Selain itu soal cuti. Kata yang sering protes, cuti hamil gak diatur dalam RUU Cipta Kerja. Mereka berkesimpulan, karena gak diatur maka cuti hamil dihapuskan. Orang gak boleh cuti saat melahirkan.
Ini lagi yang aneh. RUU itu mengatur yang seharusnya diatur. Jika soal cuti melahirkan gak diatur, maka berlaku aturan yang lain. Karena UU Ketenagakerjaan mengatur soal cuti melahirkan, artinya cuti melahirkan tetap ada. Sesuai dengan UU yang ada.
Jadi apapun yang secara khusus gak diatur dalam UU yang baru, otomatis berlaku peraturan yang lama.
Demikian juga soal dampak lingkungan. Diprotes karena katanya RUU ini memudahkan usaha, dengan resiko berdampak pada kelestarian lingkungan.
Hallo. Makanya baca lagi deh. Yang diatur itu adalah mekanisme pengukuran dampak lingkungan yang rasional. Bukan hanya administratif. Kalau untuk jenis usaha yang gak menggunakan bahan bahaya, ya gak usah diada-adain masalahnya. Jika sebuah kawasan industri punya kajian AMDAL, merujuk aja kesana. Gak perlu lagi setiap usaha ngurus izin lingkungan sendiri.
Sebetulnya begini. Untuk sebuah RUU, wajar ada pro kontra. Yang pro bermaksud agar RUU itu disahkan. Yang kontra juga maunya menjegal. Jika yang pro adalah para pesohor, apa salahnya mereka ikut mengkampanyekan pikirannya. Karena pesohor punya banyak follower, wajar juga jika ada lembaga yang memberikan kontraprestasi atas dukungannya itu.
Dalam dunia public relation, itu hal biasa.
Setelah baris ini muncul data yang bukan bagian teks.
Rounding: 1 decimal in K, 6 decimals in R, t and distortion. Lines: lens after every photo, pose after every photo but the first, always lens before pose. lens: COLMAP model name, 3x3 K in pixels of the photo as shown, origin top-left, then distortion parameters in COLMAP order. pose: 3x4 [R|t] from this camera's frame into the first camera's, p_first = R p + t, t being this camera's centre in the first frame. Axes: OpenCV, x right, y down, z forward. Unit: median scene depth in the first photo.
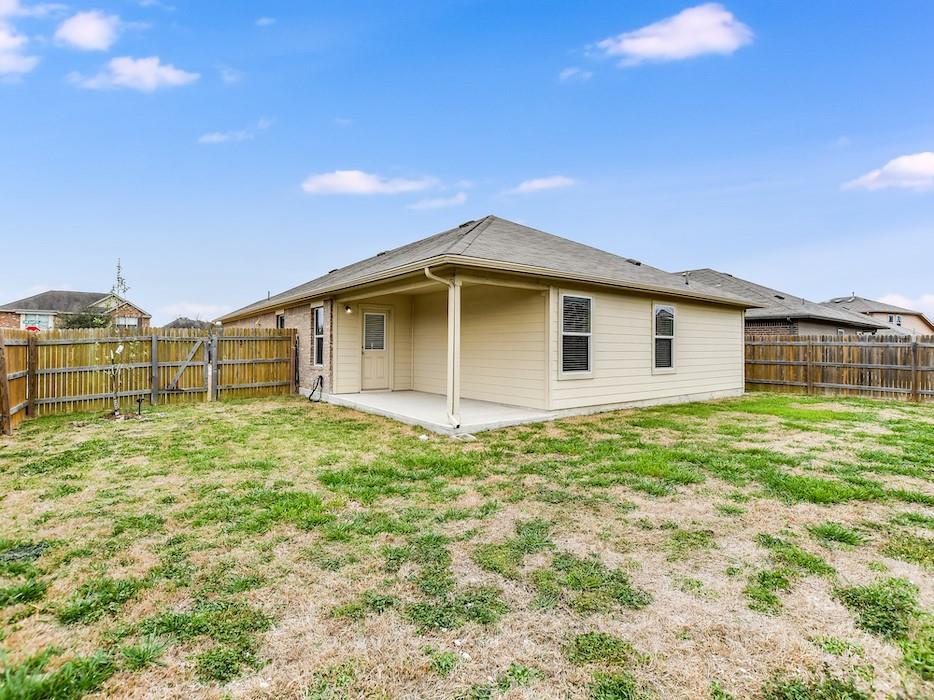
lens RADIAL K [[461.8, 0, 471.4], [0, 461.8, 339.9], [0, 0, 1]] dist [-0.035701, 0.005793]
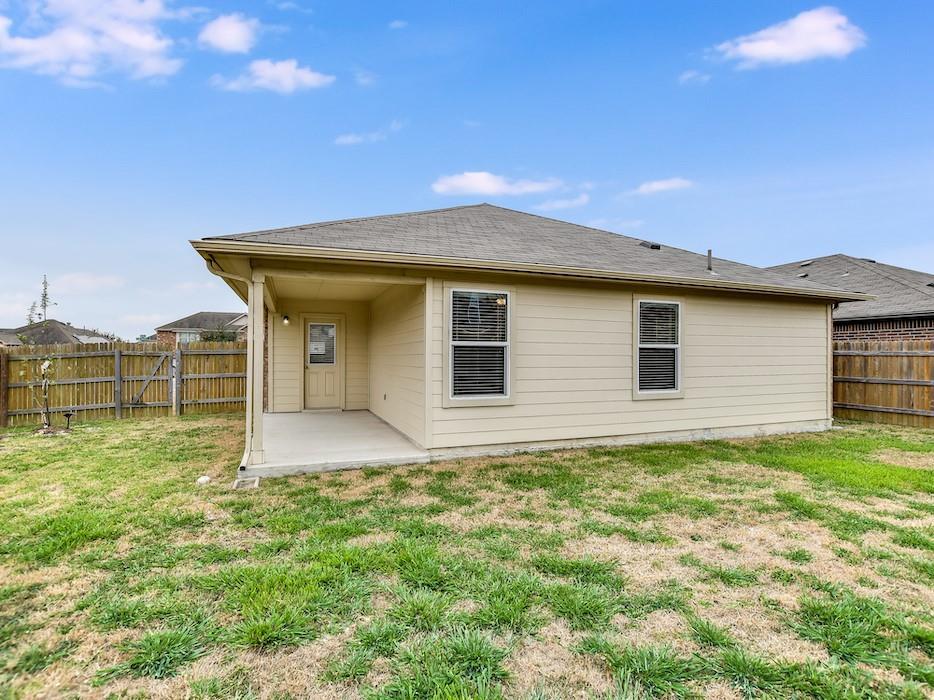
lens RADIAL K [[461.8, 0, 464.9], [0, 461.8, 355.4], [0, 0, 1]] dist [-0.035701, 0.005793]
pose [[0.957389, -0.005825, -0.288741, 0.424374], [0.008891, 0.999917, 0.009308, -0.001394], [0.288663, -0.011478, 0.957362, 0.306169]]
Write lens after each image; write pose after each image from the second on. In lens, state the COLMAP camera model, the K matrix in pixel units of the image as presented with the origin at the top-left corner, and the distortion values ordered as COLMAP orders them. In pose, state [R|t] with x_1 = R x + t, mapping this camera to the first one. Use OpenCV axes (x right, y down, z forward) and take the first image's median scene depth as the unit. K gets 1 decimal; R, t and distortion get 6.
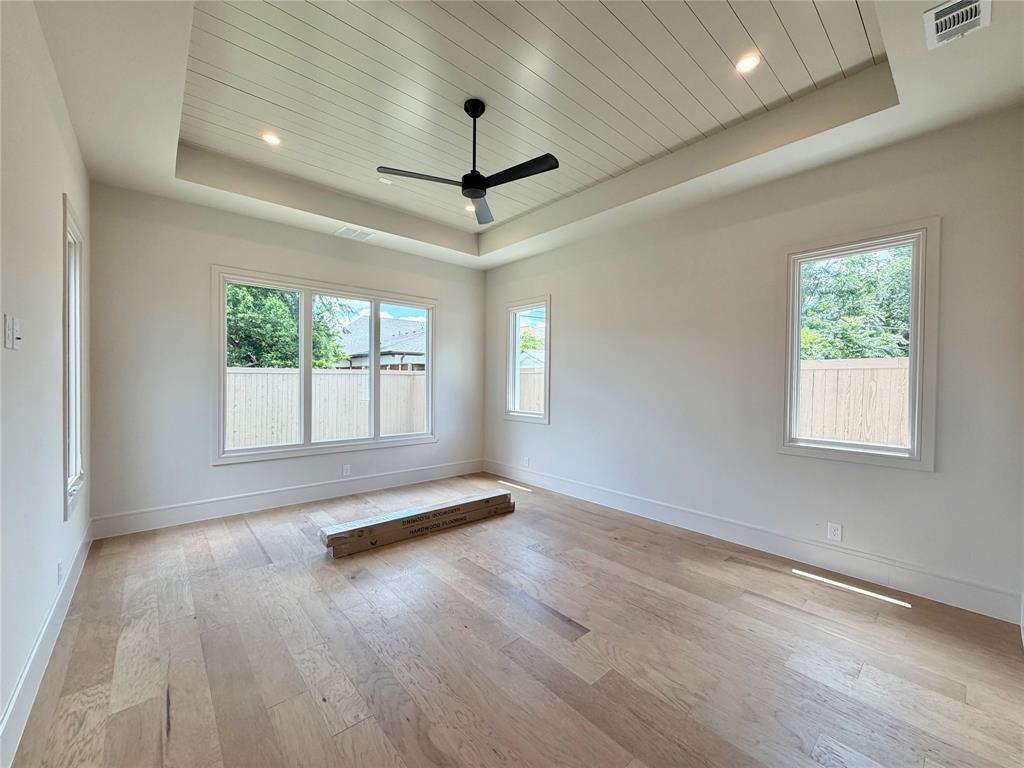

Membangun opini publik. Bukan suatu yang haram. Sebagai media, bohong kalau Tempo gak pernah terlibat dalam cara kerja kayak gini.
Yang kurang ajar itu, ketika ada pihak yang merasa opininya suci sendiri. Mereka yang berlawanan dianggap melakukan pekerjaan haram.
Tempo sebetulnya udah gak punya kapasitas moral ngomong soal bozar bazer. Wong mereka sendiri, adalah buzzer yang paling kentara. Cuma lagaknya aja kayak malaikat. Seolah semua tindakannya gak pake ukuran duit.
Padahal Tempo, ya bisnis media. Tujuan bisnis, ya cari untung. Salah satunya dengan pembentukan opini publik.